##### Raw data

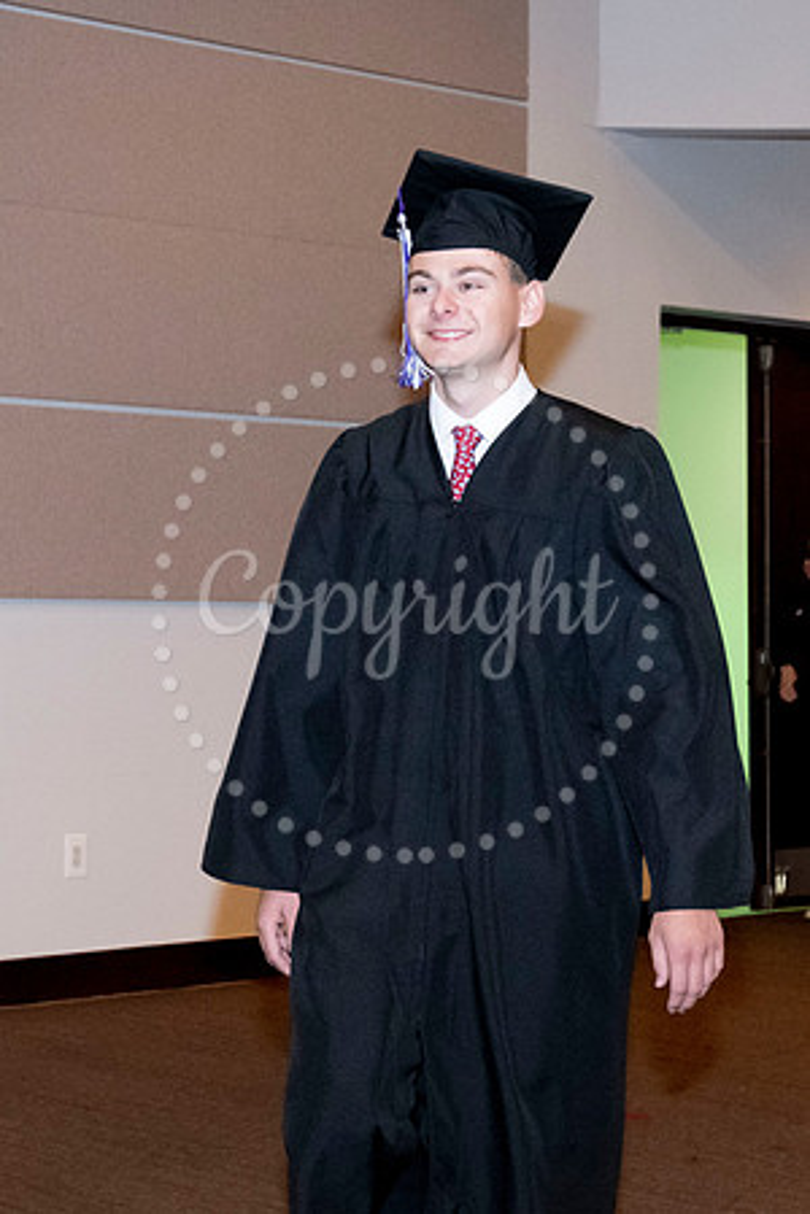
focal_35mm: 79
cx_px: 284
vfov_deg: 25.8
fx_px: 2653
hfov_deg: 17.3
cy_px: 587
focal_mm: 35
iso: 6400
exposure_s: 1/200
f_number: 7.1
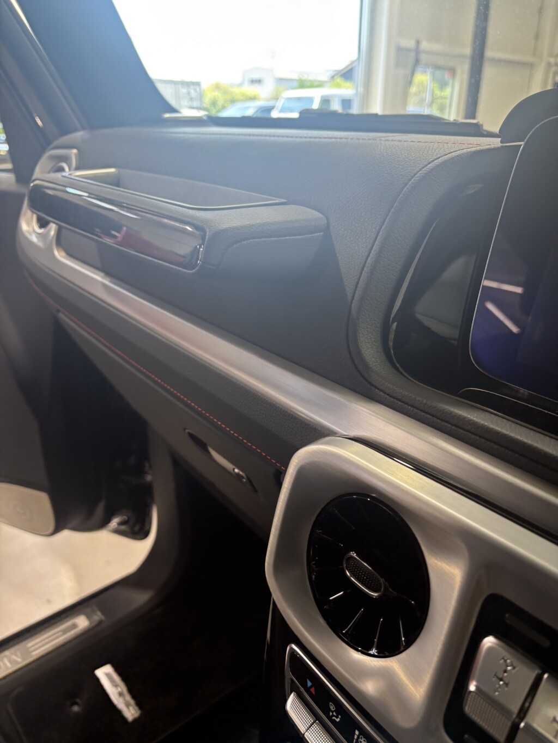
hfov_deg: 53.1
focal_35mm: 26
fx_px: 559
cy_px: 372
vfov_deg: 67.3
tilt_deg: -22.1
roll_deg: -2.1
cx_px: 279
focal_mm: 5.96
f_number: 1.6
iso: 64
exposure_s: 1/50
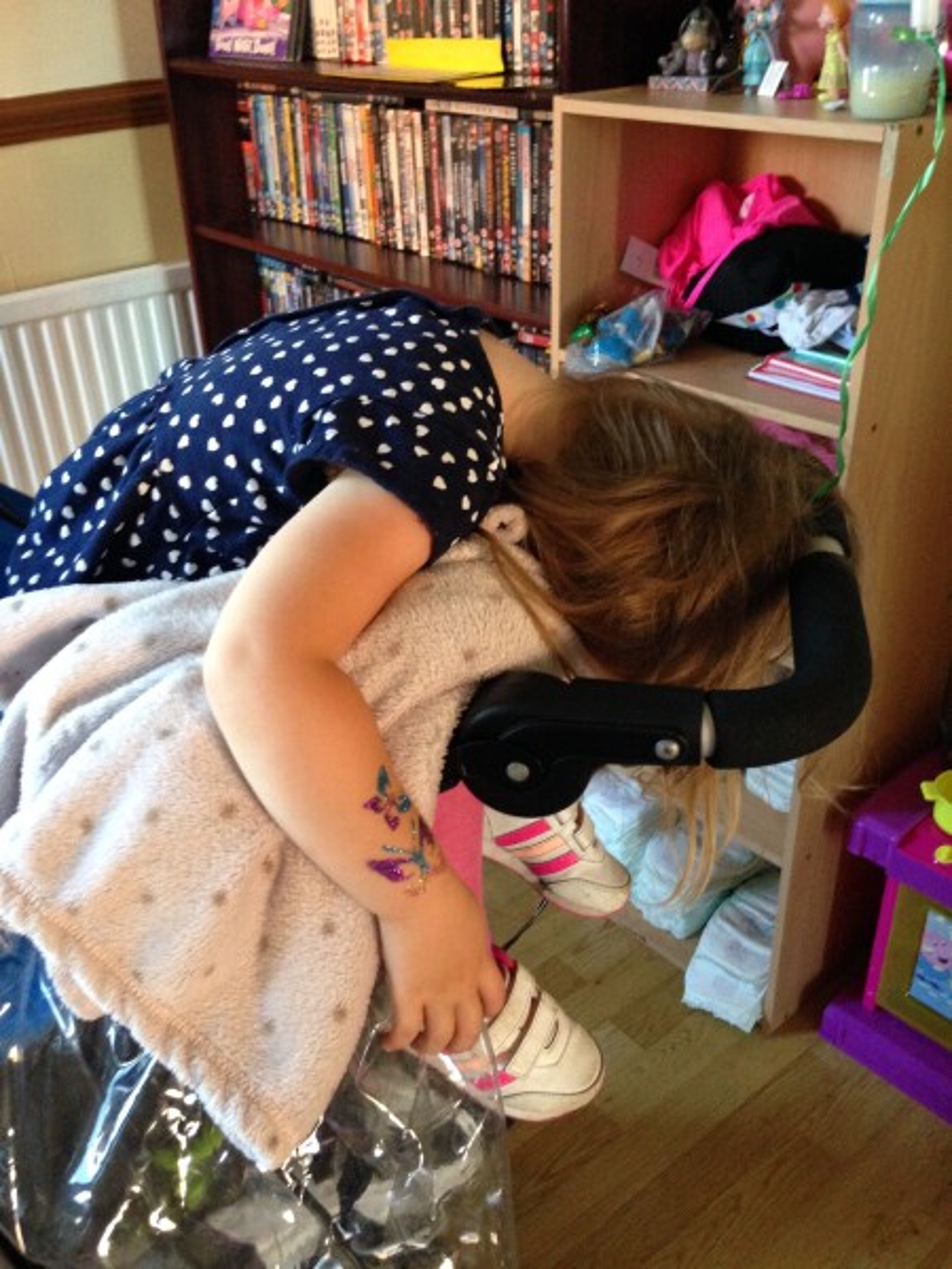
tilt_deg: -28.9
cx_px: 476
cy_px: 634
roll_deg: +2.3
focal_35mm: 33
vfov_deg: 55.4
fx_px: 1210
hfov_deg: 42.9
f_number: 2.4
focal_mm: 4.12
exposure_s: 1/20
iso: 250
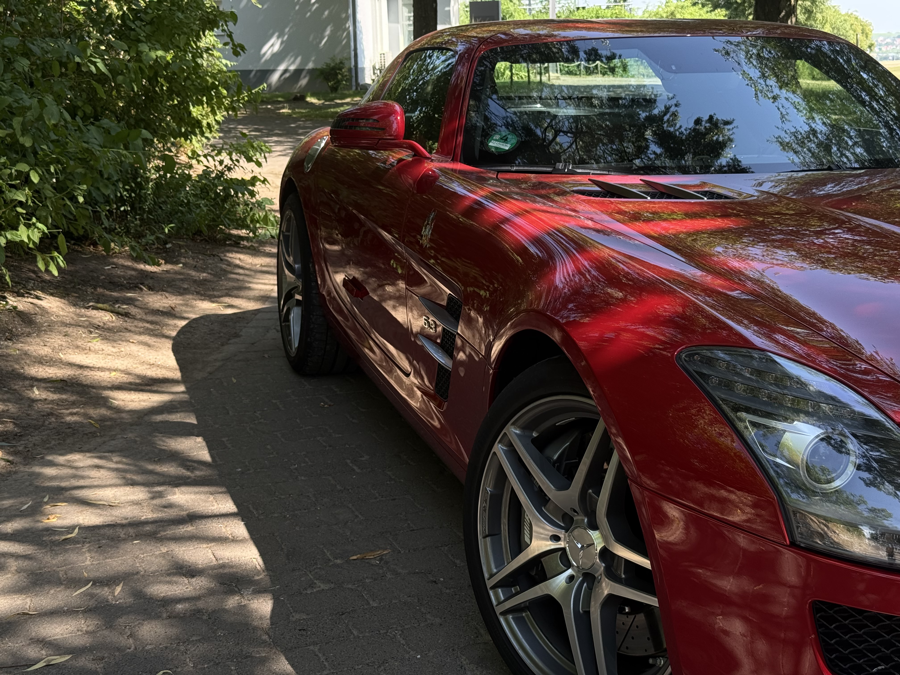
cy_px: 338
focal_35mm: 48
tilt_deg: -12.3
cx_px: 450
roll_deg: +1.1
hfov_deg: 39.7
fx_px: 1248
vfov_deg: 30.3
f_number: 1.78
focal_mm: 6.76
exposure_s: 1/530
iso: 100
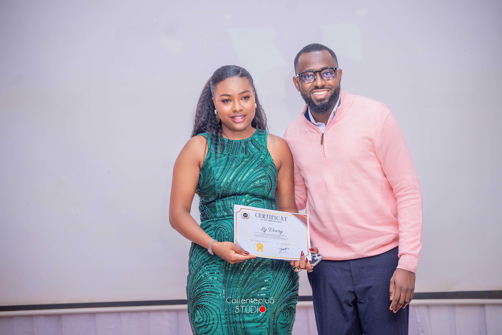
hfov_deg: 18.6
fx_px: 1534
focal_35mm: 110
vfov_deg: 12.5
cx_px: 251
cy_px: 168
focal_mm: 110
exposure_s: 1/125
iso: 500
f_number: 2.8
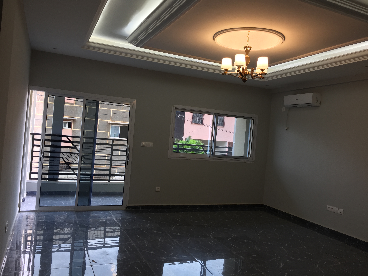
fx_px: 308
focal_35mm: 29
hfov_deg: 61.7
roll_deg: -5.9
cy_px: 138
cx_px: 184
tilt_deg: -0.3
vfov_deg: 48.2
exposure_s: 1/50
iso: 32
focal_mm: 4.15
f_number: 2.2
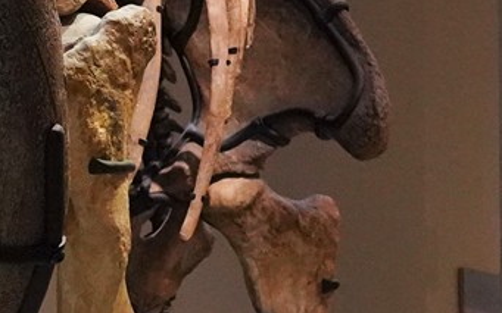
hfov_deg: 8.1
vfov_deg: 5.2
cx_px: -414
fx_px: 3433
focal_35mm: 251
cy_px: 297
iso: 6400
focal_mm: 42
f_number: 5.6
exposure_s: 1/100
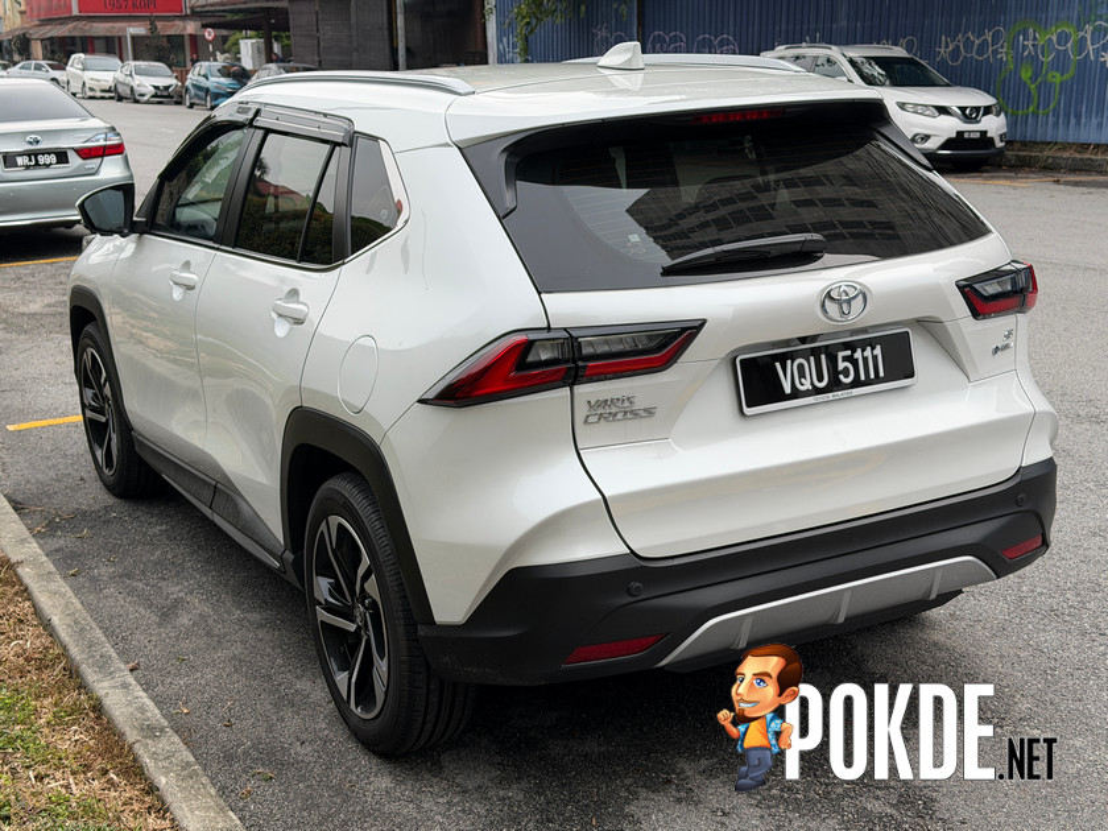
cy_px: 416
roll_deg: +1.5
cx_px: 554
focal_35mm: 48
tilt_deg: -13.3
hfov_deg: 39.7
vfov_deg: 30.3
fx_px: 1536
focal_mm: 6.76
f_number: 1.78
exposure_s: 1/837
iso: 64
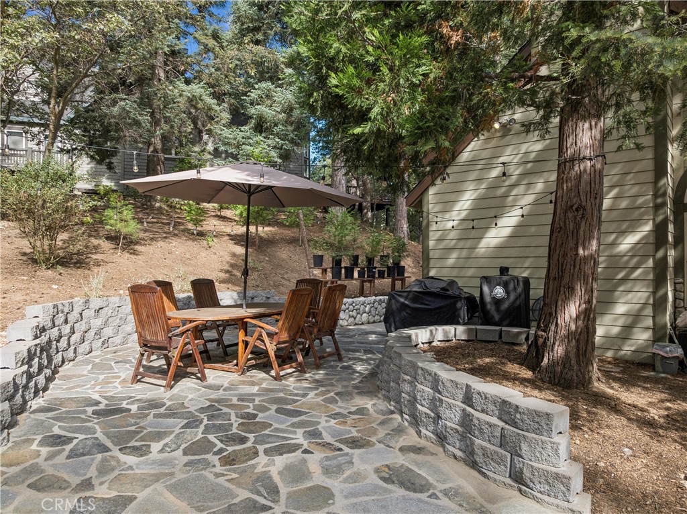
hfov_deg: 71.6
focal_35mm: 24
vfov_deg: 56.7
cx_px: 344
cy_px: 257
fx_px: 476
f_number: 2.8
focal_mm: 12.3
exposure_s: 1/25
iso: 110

##########

# Exercise details
The entries above need to be repeated word for word, minus their pictures.

# Task result
focal_35mm: 79
cx_px: 284
vfov_deg: 25.8
fx_px: 2653
hfov_deg: 17.3
cy_px: 587
focal_mm: 35
iso: 6400
exposure_s: 1/200
f_number: 7.1
hfov_deg: 53.1
focal_35mm: 26
fx_px: 559
cy_px: 372
vfov_deg: 67.3
tilt_deg: -22.1
roll_deg: -2.1
cx_px: 279
focal_mm: 5.96
f_number: 1.6
iso: 64
exposure_s: 1/50
tilt_deg: -28.9
cx_px: 476
cy_px: 634
roll_deg: +2.3
focal_35mm: 33
vfov_deg: 55.4
fx_px: 1210
hfov_deg: 42.9
f_number: 2.4
focal_mm: 4.12
exposure_s: 1/20
iso: 250
cy_px: 338
focal_35mm: 48
tilt_deg: -12.3
cx_px: 450
roll_deg: +1.1
hfov_deg: 39.7
fx_px: 1248
vfov_deg: 30.3
f_number: 1.78
focal_mm: 6.76
exposure_s: 1/530
iso: 100
hfov_deg: 18.6
fx_px: 1534
focal_35mm: 110
vfov_deg: 12.5
cx_px: 251
cy_px: 168
focal_mm: 110
exposure_s: 1/125
iso: 500
f_number: 2.8
fx_px: 308
focal_35mm: 29
hfov_deg: 61.7
roll_deg: -5.9
cy_px: 138
cx_px: 184
tilt_deg: -0.3
vfov_deg: 48.2
exposure_s: 1/50
iso: 32
focal_mm: 4.15
f_number: 2.2
hfov_deg: 8.1
vfov_deg: 5.2
cx_px: -414
fx_px: 3433
focal_35mm: 251
cy_px: 297
iso: 6400
focal_mm: 42
f_number: 5.6
exposure_s: 1/100
cy_px: 416
roll_deg: +1.5
cx_px: 554
focal_35mm: 48
tilt_deg: -13.3
hfov_deg: 39.7
vfov_deg: 30.3
fx_px: 1536
focal_mm: 6.76
f_number: 1.78
exposure_s: 1/837
iso: 64
hfov_deg: 71.6
focal_35mm: 24
vfov_deg: 56.7
cx_px: 344
cy_px: 257
fx_px: 476
f_number: 2.8
focal_mm: 12.3
exposure_s: 1/25
iso: 110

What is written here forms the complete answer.